Professor McNaught also draws on the notion of the collaborative power of communities of practice - groups of people who, by sharing a common activity, help each other develop - to generate a stronger and more creative pool of ideas for student learning activities.

We are developing a range of resources through CALT to support staff and students. Firstly, there are case studies in research-based education that draw on questions that are applicable to many disciplines.

For example, what are the topics that have sustained research interest in the discipline for a long time and are likely to engage and inspire students? And what are currently the most important research areas in the discipline that students should be aware of and gain some experience in?

Connected Curriculum

A major developing initiative is the UCL Connected Curriculum, which is being championed by Dilly Fung and Fiona Strawbridge. One of the downsides of our current approach to curriculum planning is that we can become too focused at the module level, rather than at the programme level.

The result can be a fragmented curriculum and an excessive assessment burden. This in turn can lead to a fragmented learning experience for students.

As a result, they may take a strategic approach to their learning, working to pass each separate module rather than adopting a more integrated approach to the subject as a whole.

A fragmented structure means it is difficult to embed into students' experiences the key themes that employers increasingly seek out.

For example, what it means to 'know' and 'research' in an evolving subject area; academic skills and research integrity; work experience; digital literacies and practices; and notions of global citizenship.

It also means that some students can find it hard to build relationships with other students or to feel connected with UCL as a scholarly community.

The idea being developed for the UCL Connected Curriculum is that one module will be nominated at each level of the undergraduate curriculum as a Connections module.

This would be a type of module that, although still focusing on a topic relevant to the subject discipline, would share certain characteristics with other Connections modules across the university.

For example, students could be asked to demonstrate that they are making conceptual connections between different topics in their own subject(s) or that they understand the notion of interdisciplinarity and the nature of knowledge as co-constructed and always open to peer-review.

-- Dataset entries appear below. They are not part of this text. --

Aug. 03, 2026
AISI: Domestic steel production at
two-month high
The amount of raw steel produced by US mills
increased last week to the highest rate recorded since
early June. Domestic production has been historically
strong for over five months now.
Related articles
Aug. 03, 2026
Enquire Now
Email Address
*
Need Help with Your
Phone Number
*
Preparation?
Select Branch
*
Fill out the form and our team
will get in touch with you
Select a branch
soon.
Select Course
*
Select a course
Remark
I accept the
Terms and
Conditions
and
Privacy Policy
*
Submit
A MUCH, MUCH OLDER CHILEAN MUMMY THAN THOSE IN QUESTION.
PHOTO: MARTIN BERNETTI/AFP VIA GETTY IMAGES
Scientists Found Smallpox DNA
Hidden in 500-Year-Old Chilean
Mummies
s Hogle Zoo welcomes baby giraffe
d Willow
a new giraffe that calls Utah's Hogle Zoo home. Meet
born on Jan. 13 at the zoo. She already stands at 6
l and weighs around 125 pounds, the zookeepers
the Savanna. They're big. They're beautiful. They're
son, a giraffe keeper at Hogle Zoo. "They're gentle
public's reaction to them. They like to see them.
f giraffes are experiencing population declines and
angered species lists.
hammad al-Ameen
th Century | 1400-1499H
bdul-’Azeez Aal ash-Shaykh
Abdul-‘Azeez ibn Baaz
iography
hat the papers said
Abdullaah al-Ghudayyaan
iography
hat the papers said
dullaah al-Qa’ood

Equally, such modules could encourage them to understand their own identities as academic and lifelong learners in relation to a complex, rapidly changing and digitally-mediated world.

We will be consulting on research-based pedagogy and the Connected Curriculum over the coming months and I look forward to your involvement.

Reward and recognition

A radical re-think of our approach to what education means in one of the world's greatest research-intensive universities can only be truly successful when the contribution of staff is properly recognised and rewarded.

UCL 2034 acknowledges that, in common with many other universities, UCL has struggled to give parity of esteem between teaching and other academic activities, notably research.

We are commencing a piece of work to ensure that our reward and recognition processes are aligned with our strategic objectives.

UCL Arena, which is being launched at the 3 April UCL Teaching and Learning Conference, is one such initiative. But words, processes and initiatives alone will not be sufficient.

The change required is cultural and the extent needed is profound, if not radical. Even semantics count. A colleague observed recently that we typically speak of "research opportunities" and "teaching loads".

When we truly harness the creative and intellectual firepower of our students and speak of teaching opportunities, rather than loads, then we will have realised the ambition of UCL 2034.